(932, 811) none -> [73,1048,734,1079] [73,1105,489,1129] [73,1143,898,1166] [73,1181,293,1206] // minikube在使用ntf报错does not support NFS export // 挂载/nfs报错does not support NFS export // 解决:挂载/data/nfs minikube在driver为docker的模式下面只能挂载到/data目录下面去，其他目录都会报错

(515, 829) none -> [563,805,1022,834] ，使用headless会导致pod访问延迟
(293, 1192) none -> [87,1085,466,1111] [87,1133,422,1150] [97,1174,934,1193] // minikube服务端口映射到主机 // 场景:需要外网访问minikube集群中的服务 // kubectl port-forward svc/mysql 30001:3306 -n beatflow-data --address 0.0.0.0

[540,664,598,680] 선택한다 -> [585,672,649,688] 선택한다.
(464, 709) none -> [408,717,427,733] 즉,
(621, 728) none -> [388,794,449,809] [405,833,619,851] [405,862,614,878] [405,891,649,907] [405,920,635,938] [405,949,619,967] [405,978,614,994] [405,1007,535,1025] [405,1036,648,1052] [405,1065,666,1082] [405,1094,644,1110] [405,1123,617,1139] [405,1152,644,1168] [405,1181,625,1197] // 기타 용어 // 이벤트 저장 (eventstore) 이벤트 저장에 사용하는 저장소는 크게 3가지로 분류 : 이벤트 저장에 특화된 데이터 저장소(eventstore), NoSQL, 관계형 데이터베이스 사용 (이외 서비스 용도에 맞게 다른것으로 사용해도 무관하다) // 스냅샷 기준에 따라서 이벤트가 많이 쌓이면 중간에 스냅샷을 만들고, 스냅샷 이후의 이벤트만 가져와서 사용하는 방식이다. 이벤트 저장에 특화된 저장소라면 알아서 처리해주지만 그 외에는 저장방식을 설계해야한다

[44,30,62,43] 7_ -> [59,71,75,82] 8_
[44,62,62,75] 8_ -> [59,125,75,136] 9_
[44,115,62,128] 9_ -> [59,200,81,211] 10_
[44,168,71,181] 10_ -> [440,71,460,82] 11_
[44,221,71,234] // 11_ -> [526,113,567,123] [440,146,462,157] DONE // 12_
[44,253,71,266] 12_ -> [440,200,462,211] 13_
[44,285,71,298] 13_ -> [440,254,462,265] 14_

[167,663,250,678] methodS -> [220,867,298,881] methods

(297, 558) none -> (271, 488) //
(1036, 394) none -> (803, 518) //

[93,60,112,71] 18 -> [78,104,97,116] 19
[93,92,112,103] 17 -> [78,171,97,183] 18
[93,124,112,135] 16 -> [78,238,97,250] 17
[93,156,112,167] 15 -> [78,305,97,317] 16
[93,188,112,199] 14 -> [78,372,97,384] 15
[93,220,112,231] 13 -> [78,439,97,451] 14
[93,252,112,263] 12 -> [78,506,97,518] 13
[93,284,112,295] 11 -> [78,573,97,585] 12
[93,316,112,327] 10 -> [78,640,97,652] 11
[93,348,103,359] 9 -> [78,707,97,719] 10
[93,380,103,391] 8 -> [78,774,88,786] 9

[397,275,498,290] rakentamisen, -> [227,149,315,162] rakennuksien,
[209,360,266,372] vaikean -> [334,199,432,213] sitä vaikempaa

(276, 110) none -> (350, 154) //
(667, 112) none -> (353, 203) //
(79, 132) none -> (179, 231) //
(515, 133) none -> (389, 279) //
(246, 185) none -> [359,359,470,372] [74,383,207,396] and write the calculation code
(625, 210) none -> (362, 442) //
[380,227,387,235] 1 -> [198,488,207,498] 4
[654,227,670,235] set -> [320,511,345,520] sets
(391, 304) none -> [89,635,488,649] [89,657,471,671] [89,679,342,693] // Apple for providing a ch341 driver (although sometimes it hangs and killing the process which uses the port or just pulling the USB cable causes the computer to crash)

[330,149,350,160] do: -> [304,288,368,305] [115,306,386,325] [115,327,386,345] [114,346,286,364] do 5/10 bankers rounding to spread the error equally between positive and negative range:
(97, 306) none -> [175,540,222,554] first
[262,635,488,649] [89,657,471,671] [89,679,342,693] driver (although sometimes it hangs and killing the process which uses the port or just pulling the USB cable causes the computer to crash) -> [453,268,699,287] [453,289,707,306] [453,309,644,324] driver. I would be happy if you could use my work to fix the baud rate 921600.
* * *
WHAT IS NEEDED
In the listing above, the lines from the one containing "(276, 110) none -> (350, 154) //" through the one containing "[654,227,670,235] set ->" must be set down exactly, with no other lines.

ANSWER FOR THIS EXERCISE
(276, 110) none -> (350, 154) //
(667, 112) none -> (353, 203) //
(79, 132) none -> (179, 231) //
(515, 133) none -> (389, 279) //
(246, 185) none -> [359,359,470,372] [74,383,207,396] and write the calculation code
(625, 210) none -> (362, 442) //
[380,227,387,235] 1 -> [198,488,207,498] 4
[654,227,670,235] set -> [320,511,345,520] sets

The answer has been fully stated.